Once I heard a minister (Steven Furtick) preach about Jesus’ disciples being given a job that was beyond their ability to perform. The idea sparked a mental scenario of an upstart employee compared to a seasoned one. The upstart I imagined as a green seedling with a thin, leafy stem standing upright in a flowerpot except for its tender, bowed tip. The thought popped into mind, “You don’t know what’s in the soil.”

 

Soil. The driver for the future of that young plant could be hidden in its soil. Our naked eye cannot discern all the properties of soil. We cannot observe its pH or nutrient profile or know if it will support the growth of a plant and cause it to bloom and bear fruit.

 

Its hidden properties are known to God as are the contents of the heart. Scripture tells us God looks on the heart. 1 Samuel 16:7 KJV says, “But the Lord said unto Samuel, Look not on his countenance, or on the height of his stature; because I have refused him: for the LORD seeth not as man seeth; for man looketh on the outward appearance, but the LORD looketh on the heart.”

 

Jeremiah 29:11 says the Lord’s thoughts toward us are to give us “a future and a hope.” The KJV describes it as “an expected end.” The Lord has plans for us.

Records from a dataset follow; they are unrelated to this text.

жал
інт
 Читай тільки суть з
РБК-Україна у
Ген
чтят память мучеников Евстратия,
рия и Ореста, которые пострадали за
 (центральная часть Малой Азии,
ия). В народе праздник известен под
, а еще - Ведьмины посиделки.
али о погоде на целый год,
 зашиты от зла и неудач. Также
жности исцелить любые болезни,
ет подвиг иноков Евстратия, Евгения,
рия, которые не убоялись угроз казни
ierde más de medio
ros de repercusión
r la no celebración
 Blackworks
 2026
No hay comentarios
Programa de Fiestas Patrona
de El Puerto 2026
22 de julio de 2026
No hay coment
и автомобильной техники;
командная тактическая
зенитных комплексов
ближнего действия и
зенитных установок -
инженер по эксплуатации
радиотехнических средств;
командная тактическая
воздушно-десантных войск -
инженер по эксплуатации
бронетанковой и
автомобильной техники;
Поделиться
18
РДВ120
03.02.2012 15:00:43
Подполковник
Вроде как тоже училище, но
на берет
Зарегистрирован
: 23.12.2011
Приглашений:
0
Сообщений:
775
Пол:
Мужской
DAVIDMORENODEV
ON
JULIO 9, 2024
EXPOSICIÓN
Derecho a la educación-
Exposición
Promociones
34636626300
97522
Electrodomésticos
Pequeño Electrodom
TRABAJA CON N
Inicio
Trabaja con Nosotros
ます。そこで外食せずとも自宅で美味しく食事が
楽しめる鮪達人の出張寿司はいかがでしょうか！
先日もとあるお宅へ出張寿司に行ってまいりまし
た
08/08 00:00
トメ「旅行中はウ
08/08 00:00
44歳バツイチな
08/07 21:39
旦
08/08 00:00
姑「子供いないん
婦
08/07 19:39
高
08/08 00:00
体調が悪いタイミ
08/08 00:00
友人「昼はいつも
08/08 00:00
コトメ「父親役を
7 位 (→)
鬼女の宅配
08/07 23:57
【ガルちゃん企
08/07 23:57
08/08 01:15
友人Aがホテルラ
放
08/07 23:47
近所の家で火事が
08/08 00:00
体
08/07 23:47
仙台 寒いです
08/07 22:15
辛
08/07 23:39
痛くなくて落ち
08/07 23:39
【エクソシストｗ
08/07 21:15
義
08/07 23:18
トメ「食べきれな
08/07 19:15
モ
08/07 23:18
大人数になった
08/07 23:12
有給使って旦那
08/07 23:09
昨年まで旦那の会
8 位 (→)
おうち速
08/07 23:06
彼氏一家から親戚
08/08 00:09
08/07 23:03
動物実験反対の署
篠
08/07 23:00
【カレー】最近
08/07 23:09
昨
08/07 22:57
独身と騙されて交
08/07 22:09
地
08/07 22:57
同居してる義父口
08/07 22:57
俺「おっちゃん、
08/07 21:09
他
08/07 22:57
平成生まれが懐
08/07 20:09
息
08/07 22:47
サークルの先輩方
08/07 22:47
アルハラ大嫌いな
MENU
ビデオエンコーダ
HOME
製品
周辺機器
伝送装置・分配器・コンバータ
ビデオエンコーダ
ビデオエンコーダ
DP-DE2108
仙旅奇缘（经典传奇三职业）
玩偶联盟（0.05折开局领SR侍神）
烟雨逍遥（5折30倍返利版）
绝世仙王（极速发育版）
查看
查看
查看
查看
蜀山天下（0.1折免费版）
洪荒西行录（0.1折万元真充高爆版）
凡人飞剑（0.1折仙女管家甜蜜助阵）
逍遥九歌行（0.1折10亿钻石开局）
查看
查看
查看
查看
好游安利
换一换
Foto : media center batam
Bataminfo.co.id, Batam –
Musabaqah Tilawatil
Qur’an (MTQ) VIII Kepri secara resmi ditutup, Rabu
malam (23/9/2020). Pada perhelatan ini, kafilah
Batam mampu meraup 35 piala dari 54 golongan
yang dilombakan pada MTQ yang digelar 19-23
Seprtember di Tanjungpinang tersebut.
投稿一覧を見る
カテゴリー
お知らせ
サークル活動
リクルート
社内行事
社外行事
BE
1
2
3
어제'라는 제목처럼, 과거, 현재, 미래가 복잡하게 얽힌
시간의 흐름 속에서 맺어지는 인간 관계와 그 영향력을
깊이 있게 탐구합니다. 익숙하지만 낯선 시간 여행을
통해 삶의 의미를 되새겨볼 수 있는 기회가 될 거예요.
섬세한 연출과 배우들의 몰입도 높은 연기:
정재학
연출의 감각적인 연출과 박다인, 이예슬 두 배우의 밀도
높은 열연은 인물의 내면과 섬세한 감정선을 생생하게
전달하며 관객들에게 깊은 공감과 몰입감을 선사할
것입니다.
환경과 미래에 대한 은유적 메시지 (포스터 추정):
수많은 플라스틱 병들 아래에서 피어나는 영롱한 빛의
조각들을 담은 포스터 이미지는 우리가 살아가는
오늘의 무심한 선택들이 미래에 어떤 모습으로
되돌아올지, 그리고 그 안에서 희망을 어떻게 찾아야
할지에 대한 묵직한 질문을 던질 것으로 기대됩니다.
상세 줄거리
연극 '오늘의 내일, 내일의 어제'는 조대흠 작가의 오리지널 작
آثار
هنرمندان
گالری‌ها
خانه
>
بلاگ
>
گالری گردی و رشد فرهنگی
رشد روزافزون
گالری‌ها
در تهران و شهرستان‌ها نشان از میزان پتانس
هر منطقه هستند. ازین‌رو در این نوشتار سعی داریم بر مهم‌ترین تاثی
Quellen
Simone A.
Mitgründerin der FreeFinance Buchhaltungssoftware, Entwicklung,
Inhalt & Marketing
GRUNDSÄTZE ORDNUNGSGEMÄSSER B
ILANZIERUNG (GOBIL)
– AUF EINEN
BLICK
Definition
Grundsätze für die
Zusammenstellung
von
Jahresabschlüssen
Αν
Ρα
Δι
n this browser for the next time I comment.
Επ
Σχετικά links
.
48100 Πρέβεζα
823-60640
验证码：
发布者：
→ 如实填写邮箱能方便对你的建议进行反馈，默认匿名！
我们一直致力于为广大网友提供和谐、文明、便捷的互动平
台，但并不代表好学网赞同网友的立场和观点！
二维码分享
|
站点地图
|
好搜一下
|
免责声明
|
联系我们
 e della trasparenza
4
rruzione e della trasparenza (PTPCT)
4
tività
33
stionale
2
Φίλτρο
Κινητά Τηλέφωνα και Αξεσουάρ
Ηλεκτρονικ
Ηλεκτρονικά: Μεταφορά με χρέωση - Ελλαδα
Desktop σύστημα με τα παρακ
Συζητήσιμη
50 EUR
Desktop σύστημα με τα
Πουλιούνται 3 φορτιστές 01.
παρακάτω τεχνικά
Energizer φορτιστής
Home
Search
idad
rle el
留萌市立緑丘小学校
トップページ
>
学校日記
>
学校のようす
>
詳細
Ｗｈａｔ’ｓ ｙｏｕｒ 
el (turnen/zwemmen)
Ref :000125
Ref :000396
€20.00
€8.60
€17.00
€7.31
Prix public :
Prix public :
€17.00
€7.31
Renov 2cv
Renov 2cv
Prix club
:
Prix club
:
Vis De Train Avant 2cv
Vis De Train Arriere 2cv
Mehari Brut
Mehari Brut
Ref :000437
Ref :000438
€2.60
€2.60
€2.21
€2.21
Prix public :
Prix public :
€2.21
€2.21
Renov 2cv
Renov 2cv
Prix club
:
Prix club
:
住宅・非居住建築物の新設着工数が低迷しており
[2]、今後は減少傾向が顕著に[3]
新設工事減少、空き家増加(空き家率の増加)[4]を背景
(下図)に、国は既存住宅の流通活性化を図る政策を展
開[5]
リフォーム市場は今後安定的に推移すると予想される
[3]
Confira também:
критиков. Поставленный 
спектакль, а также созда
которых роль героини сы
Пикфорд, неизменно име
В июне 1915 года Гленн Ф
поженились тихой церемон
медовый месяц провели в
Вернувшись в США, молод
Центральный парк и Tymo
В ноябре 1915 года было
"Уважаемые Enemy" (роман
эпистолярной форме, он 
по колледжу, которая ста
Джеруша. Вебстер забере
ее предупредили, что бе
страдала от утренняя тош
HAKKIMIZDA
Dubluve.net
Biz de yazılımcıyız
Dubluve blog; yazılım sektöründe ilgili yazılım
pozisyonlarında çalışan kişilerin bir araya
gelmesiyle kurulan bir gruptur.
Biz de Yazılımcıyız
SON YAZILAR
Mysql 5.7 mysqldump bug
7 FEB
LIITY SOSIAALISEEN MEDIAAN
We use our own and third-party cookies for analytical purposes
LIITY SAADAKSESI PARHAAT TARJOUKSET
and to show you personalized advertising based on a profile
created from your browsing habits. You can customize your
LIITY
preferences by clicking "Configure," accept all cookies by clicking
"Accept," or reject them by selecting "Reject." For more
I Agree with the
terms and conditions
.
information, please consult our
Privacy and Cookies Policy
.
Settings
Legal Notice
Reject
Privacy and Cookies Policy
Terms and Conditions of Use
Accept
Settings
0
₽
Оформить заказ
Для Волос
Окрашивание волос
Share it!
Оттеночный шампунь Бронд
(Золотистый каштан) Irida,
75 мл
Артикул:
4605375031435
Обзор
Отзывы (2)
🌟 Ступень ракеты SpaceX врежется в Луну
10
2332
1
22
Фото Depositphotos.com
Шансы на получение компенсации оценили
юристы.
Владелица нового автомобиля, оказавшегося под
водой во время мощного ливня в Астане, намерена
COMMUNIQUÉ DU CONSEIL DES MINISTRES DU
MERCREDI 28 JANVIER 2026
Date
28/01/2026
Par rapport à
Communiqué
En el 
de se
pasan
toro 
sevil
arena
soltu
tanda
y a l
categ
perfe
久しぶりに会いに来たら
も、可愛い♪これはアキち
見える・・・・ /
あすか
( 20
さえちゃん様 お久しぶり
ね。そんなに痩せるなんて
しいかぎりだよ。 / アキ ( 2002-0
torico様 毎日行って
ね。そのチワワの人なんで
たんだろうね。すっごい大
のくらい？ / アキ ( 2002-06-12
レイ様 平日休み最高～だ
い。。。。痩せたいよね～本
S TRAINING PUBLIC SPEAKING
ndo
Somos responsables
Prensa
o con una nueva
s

He knows the crop He wants to grow. He also knows what sort of soil He’s working with. He knows what we’re capable of. He knows if the soil of our hearts needs amended or fertilized to better support us becoming the person He sees us as, able to do the good works He ordained, or planned, for us to do.

 

We may find it challenging to envision ourselves or others filling roles that seem too big for the us we know. But God sees the soil of our hearts. And if God assigns something and says we can do it, we can do it.